Following the precedent set by previous studies [3, 13], Botticelli et al. measured serum KYN/TRP, and used this ratio and IDO activity interchangeably throughout their paper. While IDO is indeed an important modulator of this ratio, it is important to note that other enzymes significantly influence TRP and KYN levels, thereby altering the ratio and potentially confounding the authors’ interpretations [11]. For example, kynurenine pathway (KP) enzymes, kynureninase and kynurenine aminotransferases, are responsible for metabolizing KYN and forming downstream metabolites [2, 7]. More notably, tryptophan-2,3-dioxygenase (TDO2), a KP enzyme predominantly expressed in the liver, also metabolizes TRP to KYN [11]. Though IDO and its role at the intersection between TRP and KYN has been the center of attention with immunosurveillance in cancer, TDO2 has recently emerged as another prominent enzyme that can alter the KYN/TRP ratio in lung cancer [6, 9,10,11]. Indeed, Opitz et al. and Hsu et al. demonstrate that TDO2 is equally as effective as IDO in raising kynurenine levels within certain tumors. Therefore, given that Botticelli et al. measured general serum levels of KYN and TRP, a more comprehensive and accurate approach would have been to conduct a thorough analysis of the kynurenine pathway and examine contributions of KYN from both IDO and TDO2, among other enzymes. To conclude that one of the modulators has a more significant influence on the ratio in the context of NSCLC, the authors could measure the expression levels of each enzyme and track TRP flux in using mass-labeled intermediates [2, 4]. Such follow-up experiments would provide clarity to the questions regarding TRP metabolism and sources of anti-PD-1 resistance in NSCLC as well as clarify whether tumor-associated KYN is produced locally or systemically. Production of KYN by TDO2 and alternative sources may help explain why KYN-depletion studies with artificially engineered KP enzymes have had recent success, while specific IDO inhibitors such as epacadostat have failed phase III clinical trials [7, 14].

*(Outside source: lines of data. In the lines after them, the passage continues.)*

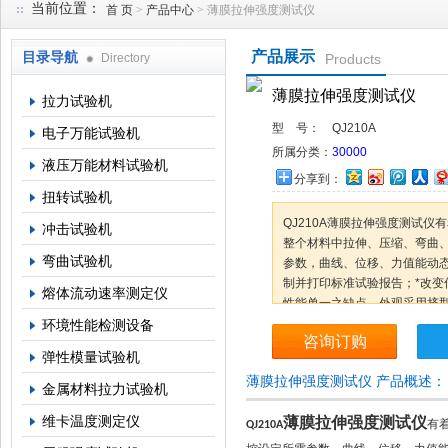
当前位置：
首 页
>
产品中心
> 薄膜拉伸强度测试仪
产品展示
目录导航
Directory
Products
上海倾技仪器仪表科技有限公司
薄膜拉伸强度测试仪
拉力试验机
型 号：
QJ210A
电子万能试验机
所属分类：
30000
液压万能材料试验机
分享到：
扭转试验机
QJ210A薄膜拉伸强度测试仪
冲击试验机
整个材料中拉伸、压缩、弯曲
弯曲试验机
参数，曲线、位移、力值能动
制并打印标准试验报告；*改变
熔体流动速率测定仪
性能单一之缺点。外观采用挤
环境性能检测设备
咨询订购
弹性模量试验机
薄膜拉伸强度测试仪 产品概述：
金属材料拉力试验机
维卡温度测定仪
薄膜拉伸强度测试仪
有
QJ210A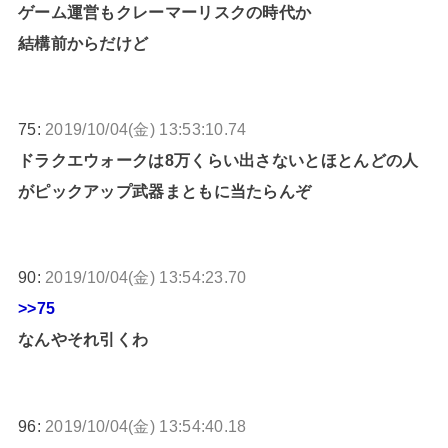
ゲーム運営もクレーマーリスクの時代か
結構前からだけど
75:
2019/10/04(金) 13:53:10.74
ドラクエウォークは8万くらい出さないとほとんどの人
がピックアップ武器まともに当たらんぞ
90:
2019/10/04(金) 13:54:23.70
>>75
なんやそれ引くわ
96:
2019/10/04(金) 13:54:40.18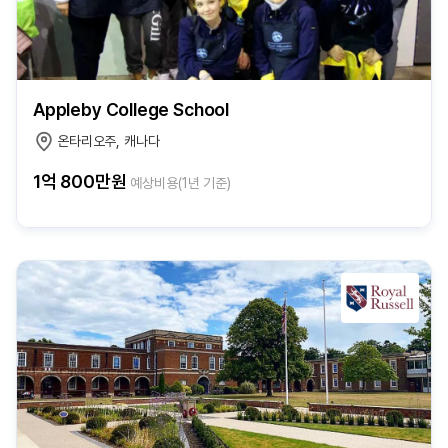
Appleby College School
온타리오주, 캐나다
1억 800만원
예상비용(1년 기준)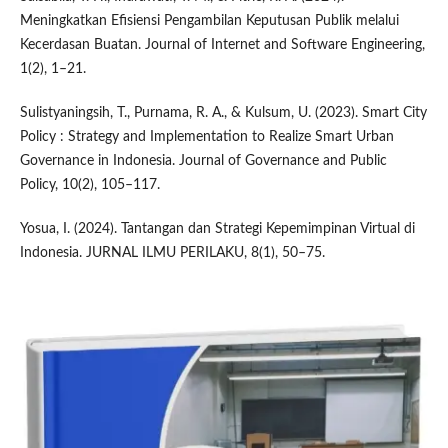
Meningkatkan Efisiensi Pengambilan Keputusan Publik melalui
Kecerdasan Buatan. Journal of Internet and Software Engineering,
1(2), 1–21.
Sulistyaningsih, T., Purnama, R. A., & Kulsum, U. (2023). Smart City
Policy : Strategy and Implementation to Realize Smart Urban
Governance in Indonesia. Journal of Governance and Public
Policy, 10(2), 105–117.
Yosua, I. (2024). Tantangan dan Strategi Kepemimpinan Virtual di
Indonesia. JURNAL ILMU PERILAKU, 8(1), 50–75.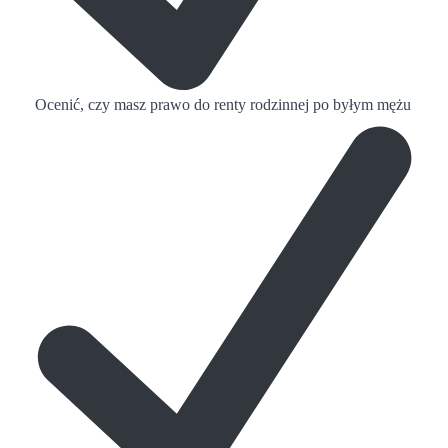
Ocenić, czy masz prawo do renty rodzinnej po byłym mężu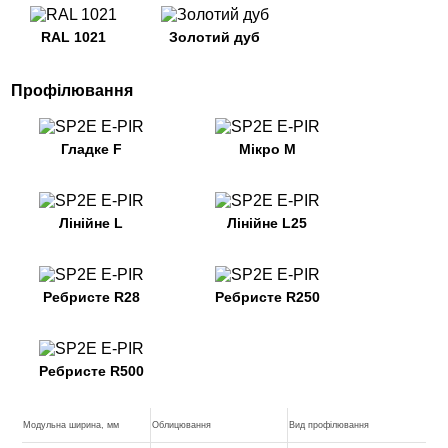
RAL 1021
Золотий дуб
Профілювання
Гладке F
Мікро M
Лінійне L
Лінійне L25
Ребристе R28
Ребристе R250
Ребристе R500
Модульна ширина, мм
Облицювання
Вид профілювання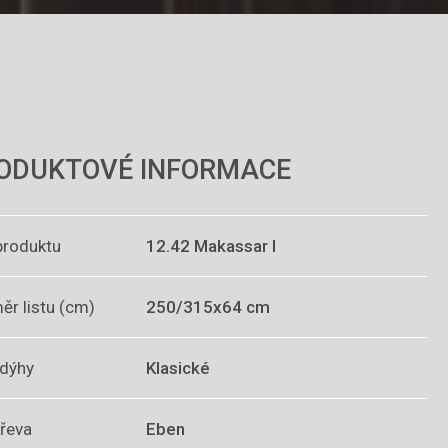
ODUKTOVÉ INFORMACE
produktu
12.42 Makassar I
ěr listu (cm)
250/315x64 cm
 dýhy
Klasické
dřeva
Eben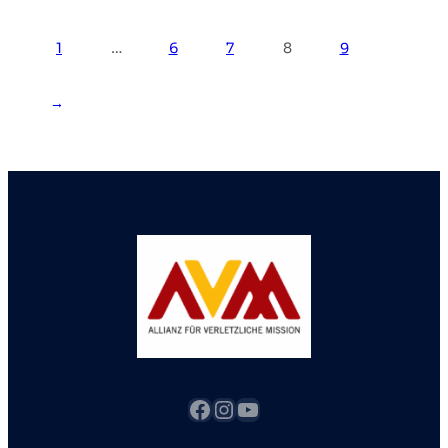
1
…
6
7
8
9
→
Facebook
Instagram
YouTube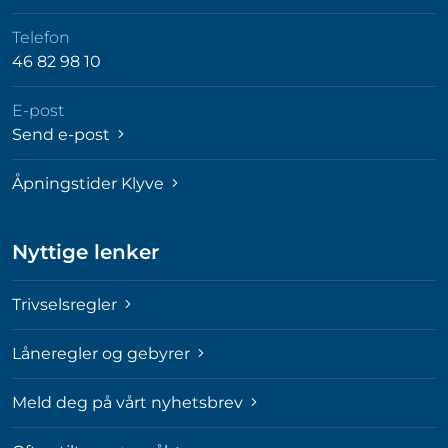
Telefon
46 82 98 10
E-post
Send e-post
Åpningstider Klyve
Nyttige lenker
Trivselsregler
Låneregler og gebyrer
Meld deg på vårt nyhetsbrev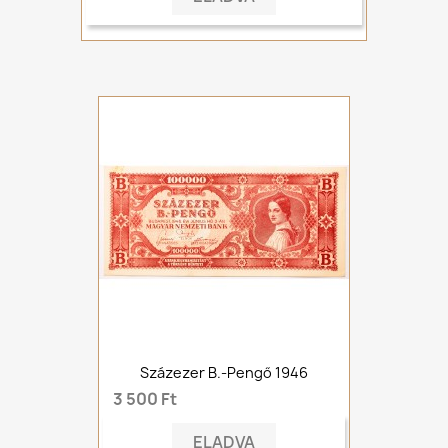
Százezer B.-Pengő 1946
3 500 Ft
ELADVA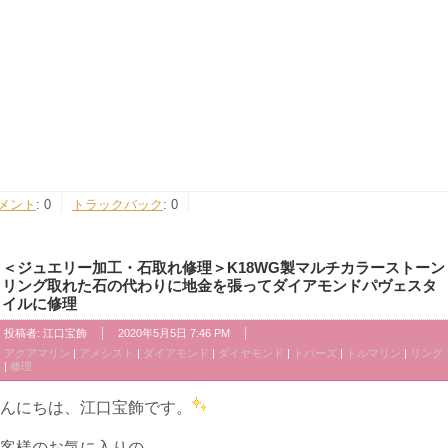
メント
:
0
トラックバック
:
0
＜ジュエリー加工・石取れ修理＞K18WG製マルチカラーストーン
リング取れた石の代わりに地金を張ってダイアモンドパヴェスタ
イルに修理
投稿者:
江口宝飾
2020年5月5日 7:46 PM
アクアマリン
|
アメシスト
|
ダイアモンド
|
ダイヤモンド
|
トパーズ
|
トルマリン
|
リング
|
修理
んにちは、江口宝飾です。
客様のお気に入りの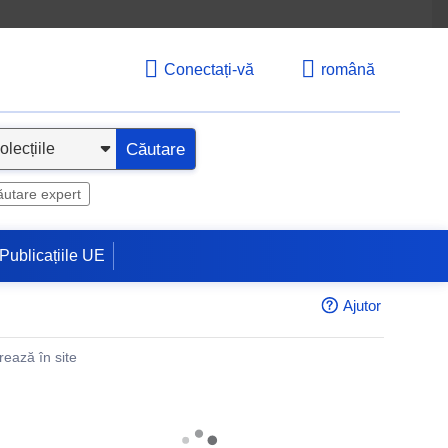
Conectați-vă
română
Căutare
utare expert
Publicațiile UE
Ajutor
rează în site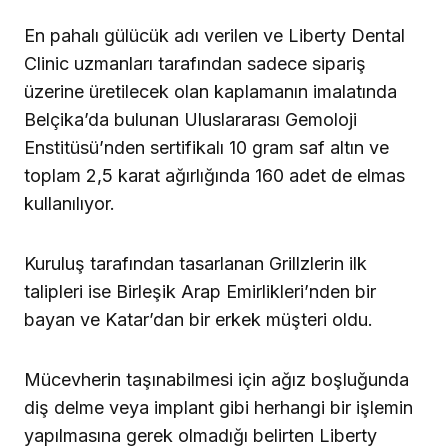
En pahalı gülücük adı verilen ve Liberty Dental
Clinic uzmanları tarafından sadece sipariş
üzerine üretilecek olan kaplamanın imalatında
Belçika’da bulunan Uluslararası Gemoloji
Enstitüsü’nden sertifikalı 10 gram saf altın ve
toplam 2,5 karat ağırlığında 160 adet de elmas
kullanılıyor.
Kuruluş tarafından tasarlanan Grillzlerin ilk
talipleri ise Birleşik Arap Emirlikleri’nden bir
bayan ve Katar’dan bir erkek müşteri oldu.
Mücevherin taşınabilmesi için ağız boşluğunda
diş delme veya implant gibi herhangi bir işlemin
yapılmasına gerek olmadığı belirten Liberty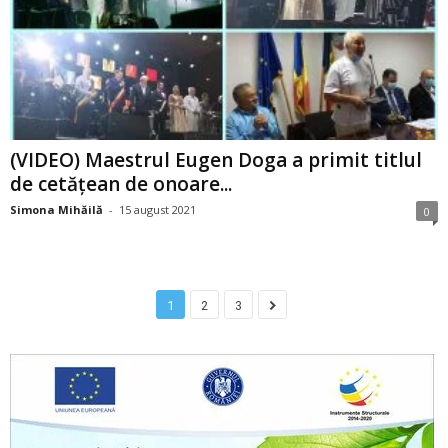
(VIDEO) Maestrul Eugen Doga a primit titlul
de cetățean de onoare...
Simona Mihăilă
-
15 august 2021
0
1
2
3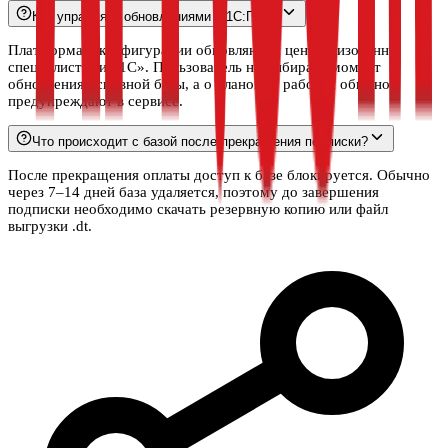
Кто управляет обновлениями в 1С:ГРМ?
Платформа и конфигурации обновляются централизованно
специалистами «1С». Пользователь не выбирает момент
обновления основной базы, а о плановых работах обычно
предупреждают в сервисе.
Что происходит с базой после прекращения подписки?
После прекращения оплаты доступ к базе блокируется. Обычно
через 7–14 дней база удаляется, поэтому до завершения
подписки необходимо скачать резервную копию или файл
выгрузки .dt.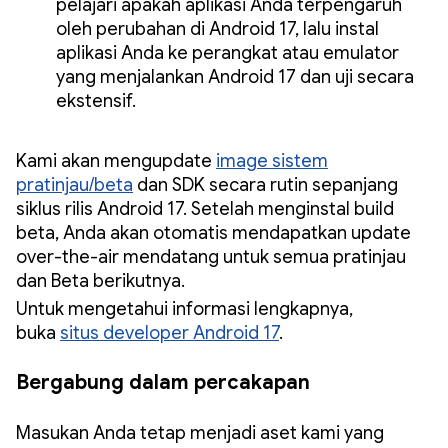
pelajari apakah aplikasi Anda terpengaruh
oleh perubahan di Android 17, lalu instal
aplikasi Anda ke perangkat atau emulator
yang menjalankan Android 17 dan uji secara
ekstensif.
Kami akan mengupdate
image sistem
pratinjau/beta
dan SDK secara rutin sepanjang
siklus rilis Android 17. Setelah menginstal build
beta, Anda akan otomatis mendapatkan update
over-the-air mendatang untuk semua pratinjau
dan Beta berikutnya.
Untuk mengetahui informasi lengkapnya,
buka
situs developer Android 17
.
Bergabung dalam percakapan
Masukan Anda tetap menjadi aset kami yang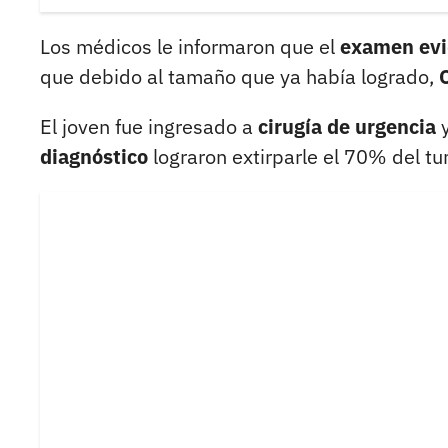
Los médicos le informaron que el
examen evi
que debido al tamaño que ya había logrado,
El joven fue ingresado a
cirugía de urgencia
y
diagnóstico
lograron extirparle el 70% del tu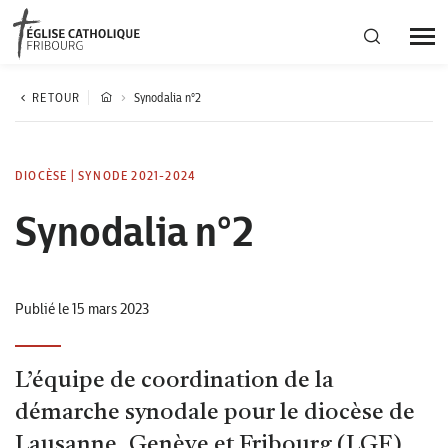
Région diocésaine
RETOUR
Synodalia n°2
Actualités
DIOCÈSE
|
SYNODE 2021-2024
Synodalia n°2
Agenda
Corporation cantonale
Publié le 15 mars 2023
L’équipe de coordination de la
démarche synodale pour le diocèse de
Lausanne, Genève et Fribourg (LGF)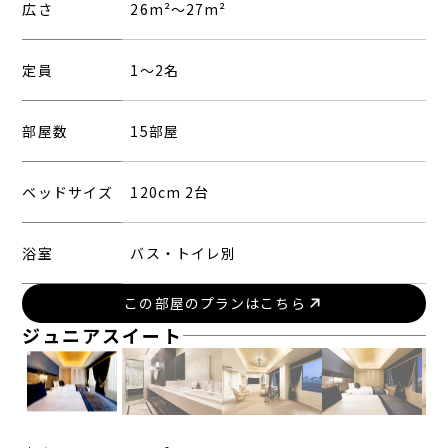
広さ
26m²～27m²
定員
1〜2名
部屋数
15部屋
ベッドサイズ
120cm 2台
浴室
バス・トイレ別
この部屋のプランはこちら
ジュニアスイート
※You will be redirected to Choice Hotel International official website
by clicking each hotel name.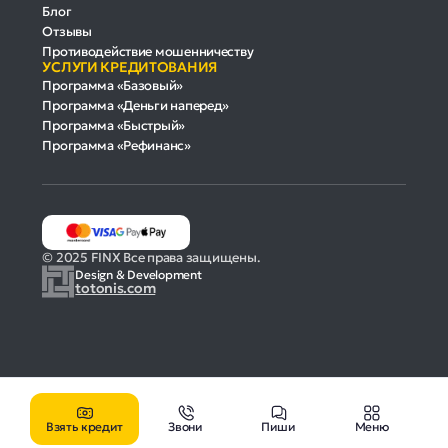
Блог
Отзывы
Противодействие мошенничеству
УСЛУГИ КРЕДИТОВАНИЯ
Программа «Базовый»
Программа «Деньги наперед»
Программа «Быстрый»
Программа «Рефинанс»
© 2025 FINX Все права защищены.
Design & Development
totonis.com
Взять кредит
Звони
Пиши
Меню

Furthermore, Boticelli et al.’s recent editorial offers insight into potential avenues for further investigating the predictive value of IDO [12]. In the editorial, the authors reference characteristics such as EGFR mutation state [8] and tumor mutational load [5], potential predictors of resistance that were previously investigated by other groups. Comparative analysis of these predictors would allow the authors to more rigorously assess KYN/TRP as a viable predictive marker and further evaluate the usefulness of combining several markers to more accurately predict early tumor progression as well as anti-PD-1 resistance. Therefore, to lend more credence to their assertion that IDO activity is a predictive marker for resistance, Boticelli et al. should consider other modulators of KYN/TRP and compare the predictive value of this ratio to other published markers.